I use the Dremel felt wheel and jeweler's rouge on HO scale wheels too. It makes quick work of them and polishes them to a mirror luster.

I did use Mother's Mag & Wheel polish and a glass cleaning towel before buying the felt wheels and rouge.


----------



## mopac (Feb 24, 2011)

Well, sorry for showing those cheap brushes. I thought that was what flyernut used. I was wrong. Like I said I have not used them yet. I guess if I use them I should get a welder's helmet and a suite of armor first.


----------



## mopac (Feb 24, 2011)

I will redeem myself now. I found a very easy and safe way to
clean and shine the brass wheels. I got this at my local grocery store for about 5.00. Its called "twinkle". It is a simple copper and
brass cleaner. Comes in a plastic jar with a sponge. I think it did a great job. No drill needed. It really looks even better in person than the photo. So easy.


----------



## mopac (Feb 24, 2011)

Just rub it on till all tarnish is gone and then rinse under the faucet. Let Dry.


----------



## drbobderrig (Nov 12, 2018)

I can handle that.... thanks
dr bob


----------



## BrokeCurmudgeon (Feb 8, 2016)

mopac said:


> Just rub it on till all tarnish is gone and then rinse under the faucet. Let Dry.

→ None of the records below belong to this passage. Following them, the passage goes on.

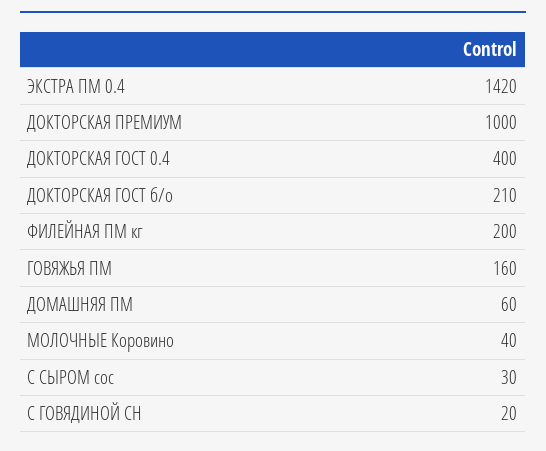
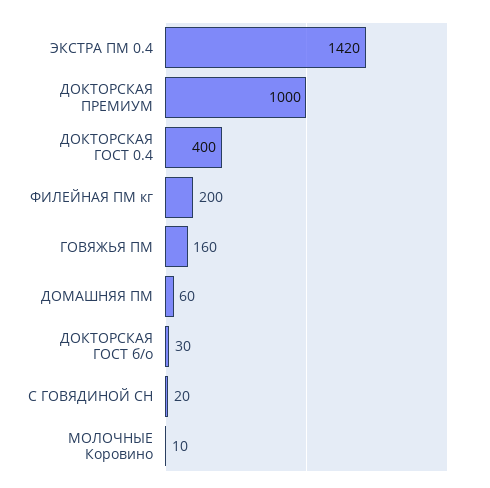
  {
    "ЭКСТРА ПМ 0.4": 1420,
    "ДОКТОРСКАЯ ПРЕМИУМ": 1000,
    "ДОКТОРСКАЯ ГОСТ 0.4": 400,
-   "ДОКТОРСКАЯ ГОСТ б/о": 210,
+   "ДОКТОРСКАЯ ГОСТ б/о": 30,
    "ФИЛЕЙНАЯ ПМ кг": 200,
    "ГОВЯЖЬЯ ПМ": 160,
    "ДОМАШНЯЯ ПМ": 60,
-   "МОЛОЧНЫЕ Коровино": 40,
+   "МОЛОЧНЫЕ Коровино": 10,
-   "С СЫРОМ сос": 30,
    "С ГОВЯДИНОЙ СН": 20
  }

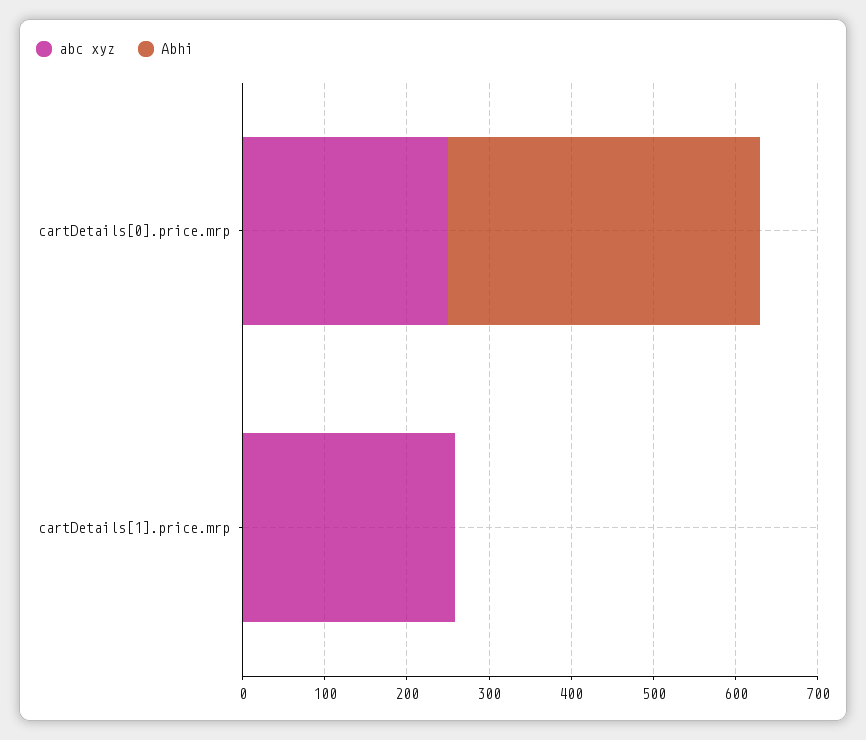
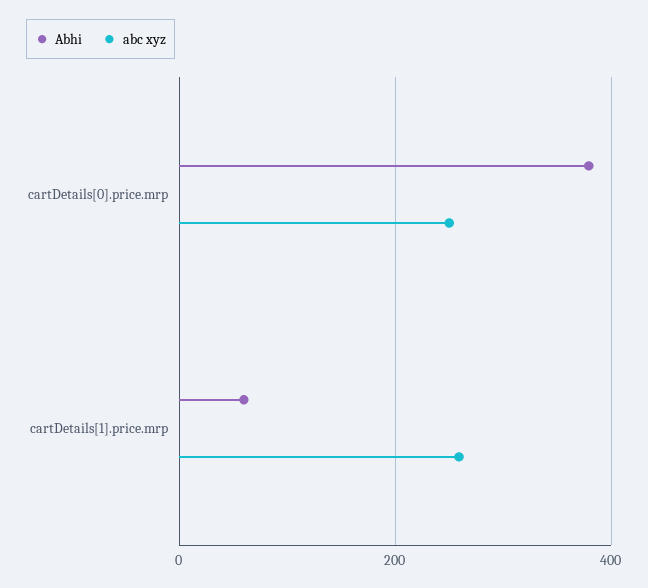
  {
    "abc xyz": {
      "cartDetails[0].price.mrp": 260,
      "cartDetails[1].price.mrp": 260
    },
    "Abhi": {
      "cartDetails[0].price.mrp": 380,
-     "cartDetails[1].price.mrp": 0
+     "cartDetails[1].price.mrp": 60
    }
  }

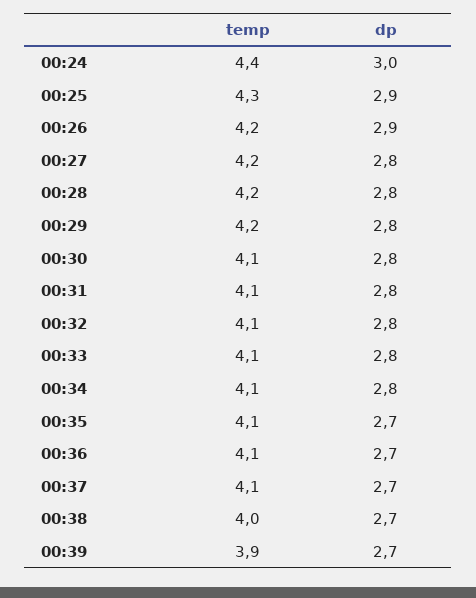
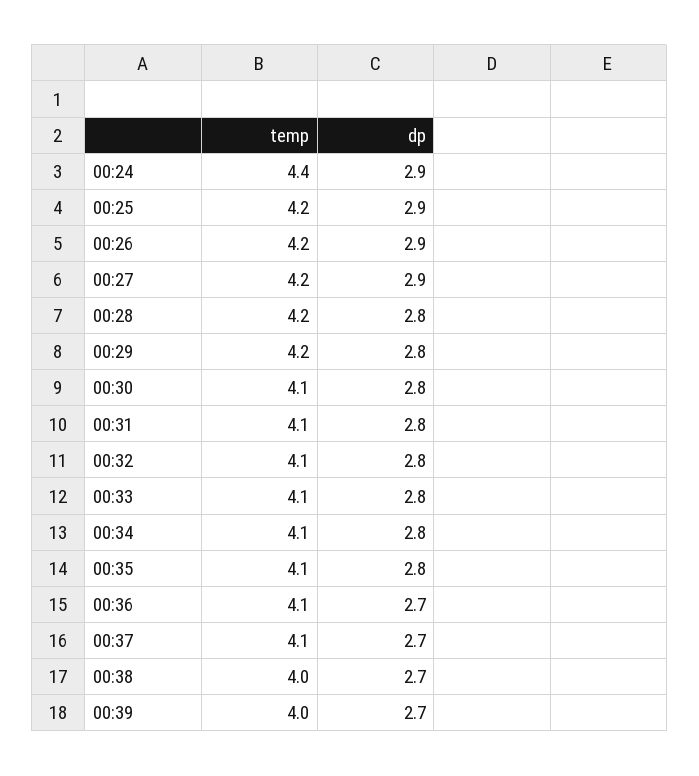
  {
    "temp": {
      "00:24": 4.4,
-     "00:25": 4.3,
+     "00:25": 4.2,
      "00:26": 4.2,
      "00:27": 4.2,
      "00:28": 4.2,
      "00:29": 4.2,
      "00:30": 4.1,
      "00:31": 4.1,
      "00:32": 4.1,
      "00:33": 4.1,
      "00:34": 4.1,
      "00:35": 4.1,
      "00:36": 4.1,
      "00:37": 4.1,
      "00:38": 4,
-     "00:39": 3.9
+     "00:39": 4
    },
    "dp": {
-     "00:24": 3,
+     "00:24": 2.9,
      "00:25": 2.9,
      "00:26": 2.9,
-     "00:27": 2.8,
+     "00:27": 2.9,
      "00:28": 2.8,
      "00:29": 2.8,
      "00:30": 2.8,
      "00:31": 2.8,
      "00:32": 2.8,
      "00:33": 2.8,
      "00:34": 2.8,
-     "00:35": 2.7,
+     "00:35": 2.8,
      "00:36": 2.7,
      "00:37": 2.7,
      "00:38": 2.7,
      "00:39": 2.7
    }
  }

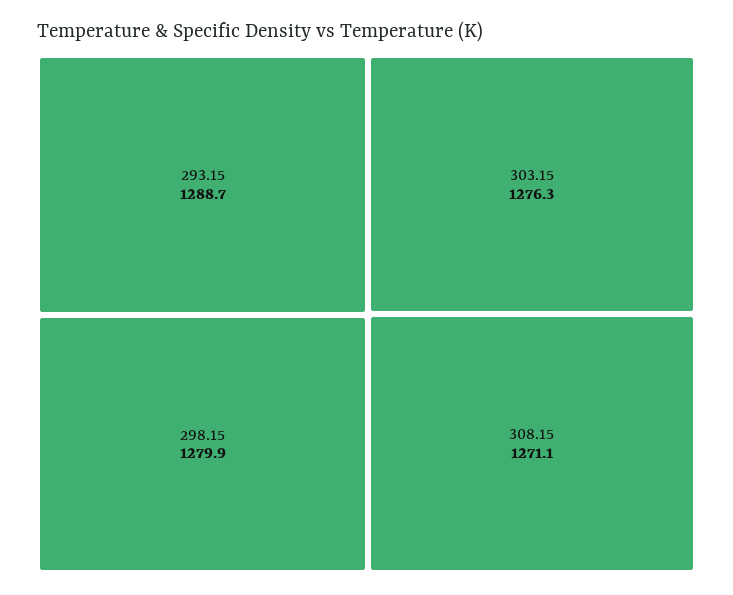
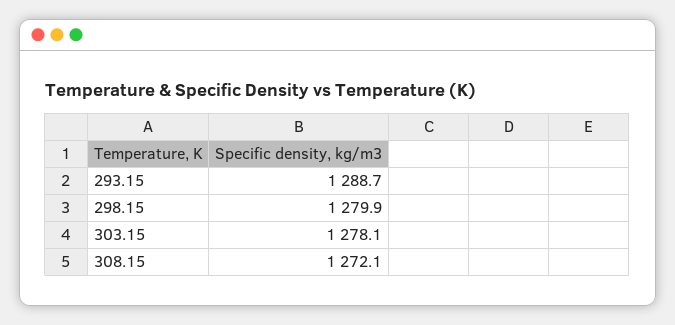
  {
    "293.15": 1288.7,
    "298.15": 1279.9,
-   "303.15": 1276.3,
+   "303.15": 1278.1,
-   "308.15": 1271.1
+   "308.15": 1272.1
  }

Looks good Mopac! Does it leave a residue? Is the conductivity effected?


----------



## mopac (Feb 24, 2011)

None at all Broke. No residue. I thought about that also. As I rinsed it off I rubbed the wheel with my fingers to get it all off. It just ate that tarnish right off. Jar says it cleans and makes shiny. Just what the DR wanted. I was going to come back and say it ate my
fingers up. Took skin and meat off to the bone. I thought that would be funny. My sick sense of humor. It is safe, no problems.

Broke, the sponge got black from the tarnish. I just held sponge under water and it all washed out of sponge. It must be water soluble. On the jar it does say to rinse under running water. No precautions or warnings on label.


----------



## [email protected] (Mar 8, 2019)

Looks good Mopac. Will have to look for Twinkle.


----------